Esta semana tive mais um sobreaviso, na quarta-feira, o nono sobreaviso deste mês.
Durante um desses sobreavisos topei com um dos meus colegas de classe e ele comentou que uns dias atrás mandaram ele DH (deadheading), de extra para Lihue, no Hawaii. Ele ficou lá no pernoite de 24 horas e no dia seguinte, voltou novamente de extra. Eita folga.
Furada feia da escala.
Mas enfim, quinta-feira finalmente saí para um vôo com pernoite, até Oakland, CA, ali do lado de San Francisco. Fazia mais de uma semana que eu não voava.
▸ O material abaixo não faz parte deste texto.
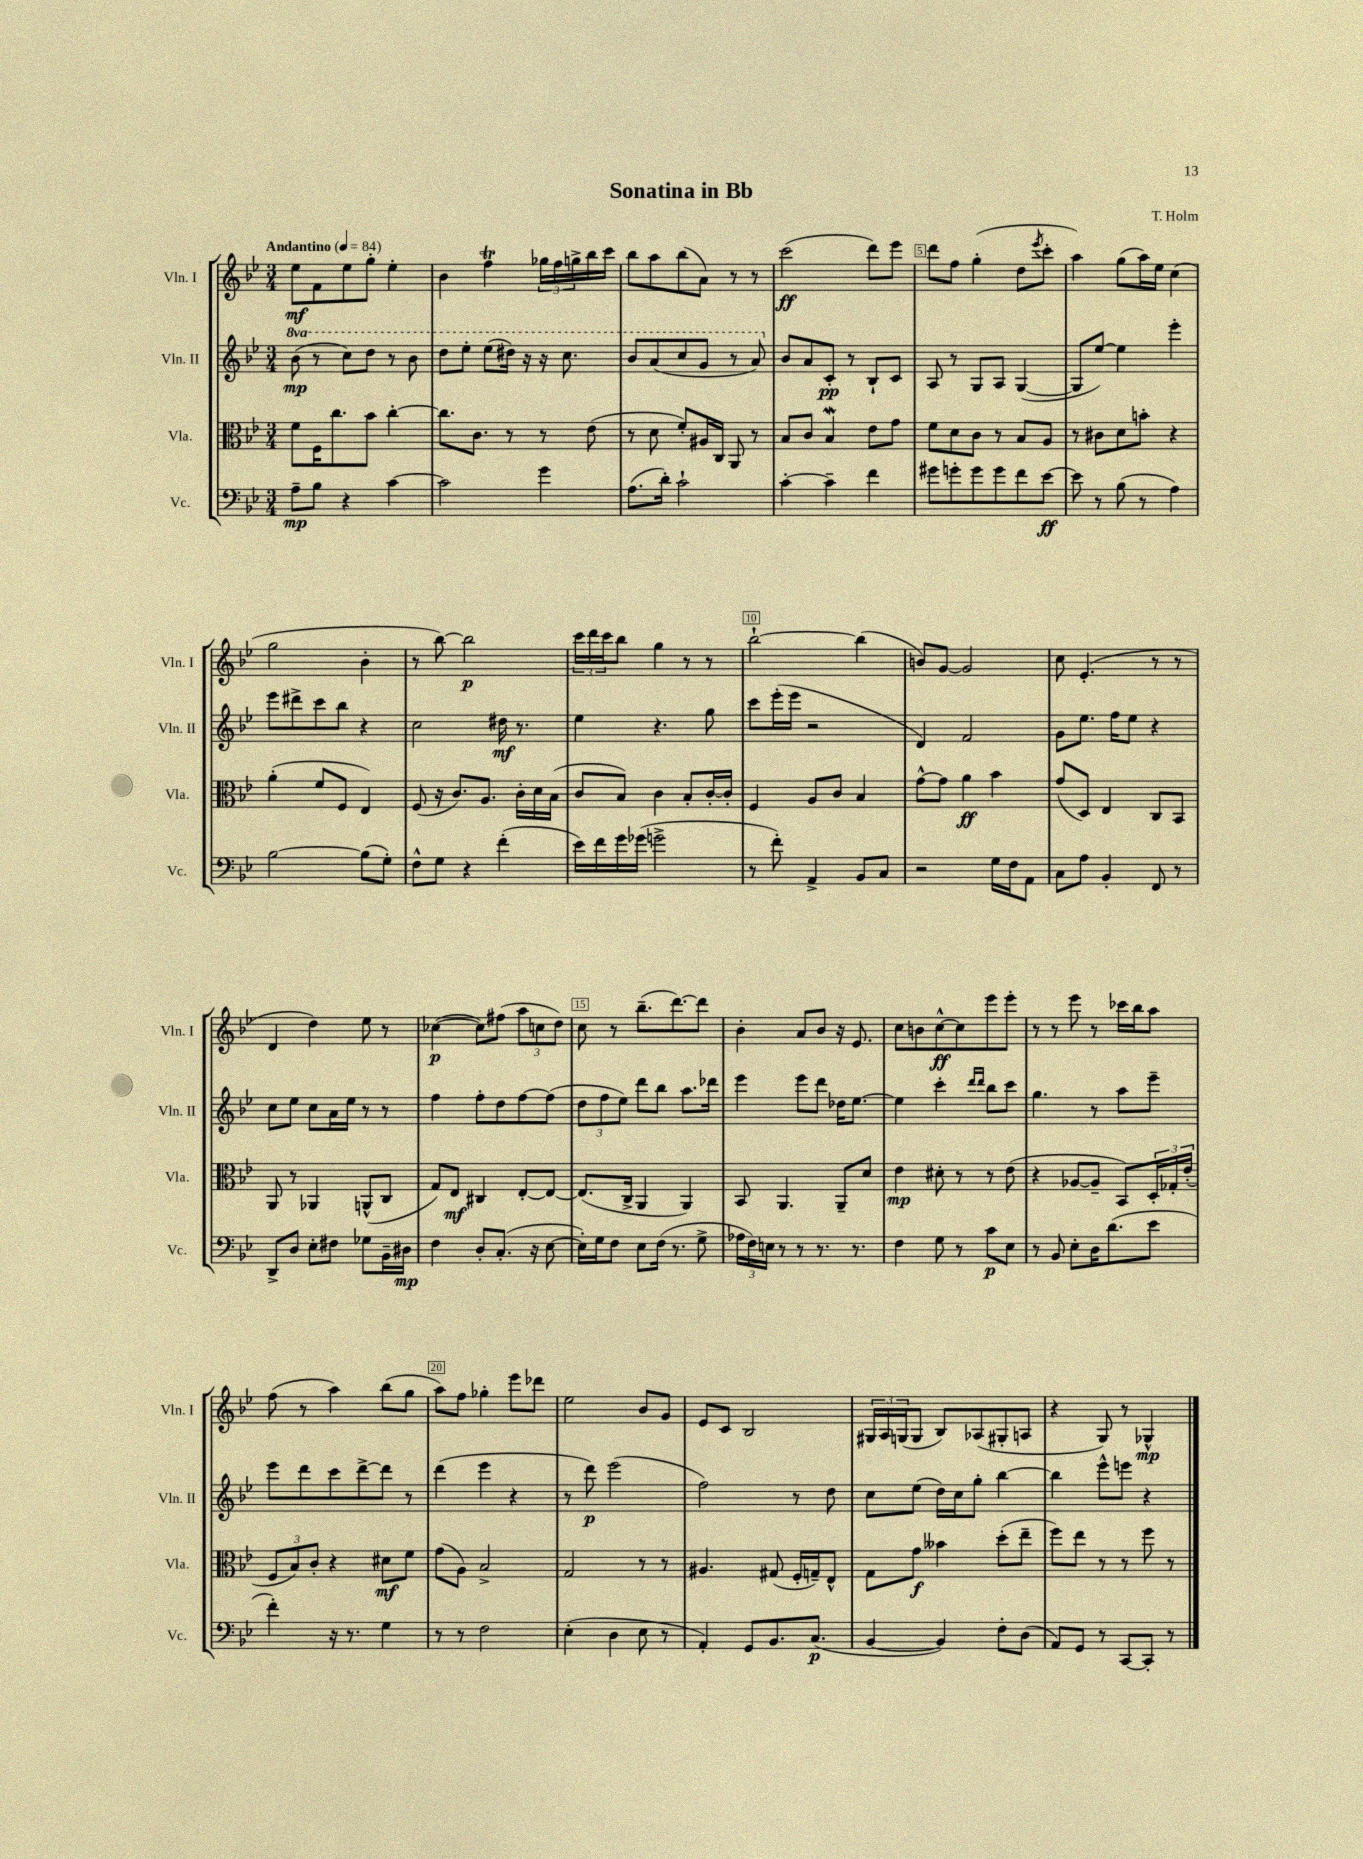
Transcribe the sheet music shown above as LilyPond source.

\header { title = "Sonatina in Bb" composer = "T. Holm" }
<<
\new StaffGroup <<
\new Staff = "s0" \with { instrumentName = "Vln. I" shortInstrumentName = "Vln. I" } {
    \clef treble \key bes \major \numericTimeSignature \time 3/4 \tempo "Andantino" 4 = 84
    ees''8\mf f'8 ees''8 g''8-. ees''4-. |
    bes'4 f''4\trill \tuplet 3/2 { ges''16 f''16 g''16-> } bes''16 c'''16 |
    bes''8 a''8 bes''8( a'8) r8 r8 |
    c'''2\ff( d'''8) ees'''8 |
    d'''8 f''8 g''4-.( d''8 \acciaccatura { ees'''8 } c'''8-. |
    a''4) g''8( a''16) ees''16 c''4( |
    g''2 bes'4-. |
    r8 bes''8~) bes''2\p |
    \tuplet 3/2 { c'''16 d'''16 c'''16 } bes''8 g''4 r8 r8 |
    bes''2~-! bes''4( |
    b'8) g'8~ g'2 |
    c''8 ees'4.-.( r8 r8 |
    d'4 d''4) ees''8 r8 |
    ces''4~\p( ces''8) fis''8( \tuplet 3/2 { a''8 c''8 d''8) } |
    c''8 r8 bes''8.--( d'''8.~) d'''8 |
    bes'4-. a'8 bes'8 r16 ees'8. |
    c''8 b'8 c''8~-^\ff c''8 ees'''8 ees'''8-. |
    r8 r8 ees'''8 r8 ces'''16 bes''16 a''8 |
    f''8( r8 a''4) bes''8( g''8 |
    a''8) f''8 ges''4-. ees'''8 des'''8 |
    ees''2 bes'8 g'8 |
    ees'8 c'8 bes2 |
    \tuplet 3/2 { gis16 a16 g16( } g8 bes8) aes8( gis8-. a8 |
    r4 g8) r8 ges4-^\mp \bar "|." |
}
\new Staff = "s1" \with { instrumentName = "Vln. II" shortInstrumentName = "Vln. II" } {
    \clef treble \key bes \major \numericTimeSignature \time 3/4 \set Staff.ottavationMarkups = #ottavation-simple-ordinals
    \ottava #1 bes''8\mp( r8 c'''8) d'''8 r8 bes''8 |
    d'''8 ees'''8-. ees'''8( dis'''16) r16 r16 c'''8. |
    bes''8 a''8( c'''8 g''8 r8 a''8) \ottava #0 |
    bes'8 a'8 c'8-.\pp r8 bes8-! c'8 |
    a8 r8 g8 a8 g4~( |
    g8 ees''8~) ees''4 ees'''4-. |
    ees'''8 dis'''8-> c'''8 bes''8 r4 |
    c''2 dis''16\mf r8. |
    ees''4 r4. g''8 |
    c'''8 ees'''16-.( ees'''16 r2 |
    d'4) f'2 |
    g'8 ees''8. f''16 ees''8 r4 |
    c''8 ees''8 c''8 a'16 ees''16 r8 r8 |
    f''4 f''8-. d''8 f''8~ f''8( |
    \tuplet 3/2 { d''8 f''8 ees''8) } d'''8 bes''8 a''8. des'''16 |
    ees'''4 ees'''8 d'''8 des''16 ees''8.~ |
    ees''4 c'''4-. \grace { d'''16 d'''16 } bes''8 c'''8 |
    g''4. r8 a''8 ees'''8-- |
    ees'''8 d'''8 c'''8 d'''8~-> d'''8 r8 |
    d'''4( ees'''4 r4 |
    r8 d'''8\p) ees'''2( |
    f''2) r8 d''8 |
    c''8 ees''8( d''16) c''16 g''8-. bes''4~ |
    bes''4 ees'''8-^ e'''8 r4 \bar "|." |
}
\new Staff = "s2" \with { instrumentName = "Vla." shortInstrumentName = "Vla." } {
    \clef alto \key bes \major \numericTimeSignature \time 3/4
    f'8 f16 c''8. bes'8 c''4~-. |
    c''8. c'8. r8 r8 ees'8( |
    r8 d'8 f'8-.) ais16 c16 a,8 r8 |
    bes8 c'8 bes4\mordent ees'8 g'8 |
    f'8 d'8 c'8 r8 bes8 a8 |
    r8 cis'8 d'8 b'8-. r4 |
    a'4-.( f'8 f8 ees4) |
    f8( r16 c'8.) a8. c'16-. d'16 bes16( |
    c'8 bes8) c'4 bes8-. c'16~-. c'16-. |
    f4 a8 c'8 bes4 |
    g'8~-^ g'8 a'4\ff bes'4 |
    g'8( d8) ees4 c8 bes,8 |
    a,8 r8 aes,4 a,8-^( c8 |
    g8) ees8\mf cis4 ees8~-. ees8~ |
    ees8.( c16-> a,4 a,4) |
    bes,8 a,4. a,8-- d'8 |
    ees'4\mp dis'8-. r8 r8 ees'8( |
    r4 aes8~ aes8-- bes,8) \tuplet 3/2 { d16-. ges16-. ees'16-.( } |
    \tuplet 3/2 { f8 bes8) c'8-. } r4 dis'8\mf f'8 |
    g'8( a8) bes2-> |
    g2 r8 r8 |
    ais4. gis8( f16-. g16--) ees8-^ |
    g8 g'8\f beses'4 d''8-.( ees''8-- |
    f''8) ees''8 r8 r8 f''8 r8 \bar "|." |
}
\new Staff = "s3" \with { instrumentName = "Vc." shortInstrumentName = "Vc." } {
    \clef bass \key bes \major \numericTimeSignature \time 3/4
    a8--\mp bes8 r4 c'4~ |
    c'2 g'4 |
    a8.( d'16-.) c'2-! |
    c'4~-. c'4-- f'4 |
    gis'8 g'8-. g'8 g'8 f'8 ees'8~\ff |
    ees'8 r8 bes8( r8 a4) |
    bes2~ bes8( g8-.) |
    f8-^ g8 r4 f'4-.( |
    ees'16) f'16 g'16 ges'16( g'2-> |
    r8 f'8-.) a,4-> bes,8 c8 |
    r2 g16 f16 a,8 |
    c8 a8 bes,4-. f,8 r8 |
    d,8-> d8 ees8-. fis8 ges8 bes,16-- dis16\mp |
    f4 d8-. c8.-.( r16 ees8~ |
    ees16-.) g16 f8 ees8 f16( r8. g8-> |
    \tuplet 3/2 { aes16 f16) e16 } r8 r8 r8. r8. |
    f4 g8 r8 c'8\p ees8 |
    r8 bes,8 ees8-. d16 d'8.( ees'8 |
    f'4-.) r16 r8. g4 |
    r8 r8 f2 |
    ees4-.( d4 ees8 r8 |
    a,4-.) g,8 bes,8. c8.\p( |
    bes,4~ bes,4) f8-. d8( |
    a,8) g,8 r8 c,8~ c,8-. r8 \bar "|." |
}
>>
>>
\layout { \context { \Score \override BarNumber.break-visibility = ##(#f #t #t) barNumberVisibility = #(every-nth-bar-number-visible 5) \override BarNumber.stencil = #(make-stencil-boxer 0.1 0.3 ly:text-interface::print) } }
Em alguns momentos, durante o embarque, acabei saindo do corredor para contar até 10 e respirar fundo. Ainda há pessoas que esperam que a gente guarde as malas nos bins, e acho que sempre vai ter, mas isso está acabando com a paciência cada vez mais.
Melhor nem começar com a lista de reclamações daquele embarque em Seattle.
E olha que quinta-feira foi somente um vôo, Seattle-Oakland, e dali para o hotel.
Depois de uma bela noite de descanso, tomei um relaxante café da manhã e peguei o BART (metrô) até San Francisco.
Fui até o consulado brasileiro para retirar o meu título eleitoral que eu transferi para os EUA. Pelo menos agora sou obrigada a votar somente em eleições presidenciais e não preciso ficar justificando falta em eleições de prefeito, deputados, plebiscito sobre armas, etc., toda vez que vou ao Brasil.
Eu também havia solicitado a transferência do título eleitoral do Marido para o consulado brasileiro só que algum nózinho lá no Brasil transferiu o título dele para a embaixada de Washington DC. Devem ter confundido Washington State com a capital americana, vai saber.
De qualquer maneira, também encaminhei o pedido para acertar essa pendência.
Burocracias resolvidas, caminhei duas quadras e já estava em Chinatown. Achei um guia para caminhada pelo bairro no site da National Geographic e segui as direções.
O bairro é bonitinho e tem lojinha de quinquilharia para todos os gostos.
Comprei o lotus golden yolk mooncake na confeitaria sugerida pelo guia. Horrível.
Também passei na fábrica de biscoitos da sorte, meio escondida. Era um lugar muito pequeno. Três mulheres estavam 'dobrando' os biscoitos.
Essa fábrica é 'pega-turista-trouxa'. Para tirar foto, você paga $0.50. O detalhe é que uma das mulheres que 'dobra' o biscoito também pega o dinheiro cobrado para as fotos. Super higiênico hein.
Terminei a manhã de passeio com um rápido almoço e fui correndo pegar o metrô para chegar a tempo da saída da van do hotel.
No vôo da volta, o embarque foi mais tranqüilo que o dia anterior.
A exceção foi durante o check da cabine, antes da decolagem, quando vi um rapaz com um filhote de dálmata no colo! Cães e gatos tem que ficar na 'jaulinha' deles, durante embarque, vôo e desembarque. Trancados. Nada de portinha aberta para acalmá-los. Depois fiquei sabendo que era a primeira vez que o rapaz voava com um animal a bordo.
Mas enfim, a contragosto, o rapaz colocou o filhote dentro da 'jaula'.
Mais tarde, no aeroporto de Seattle, vi o rapaz com o filhote no colo e fui até lá para chamegar o cãozinho. Ele era muito fofo.
Mais tarde posto algumas fotos que tirei em Chinatown.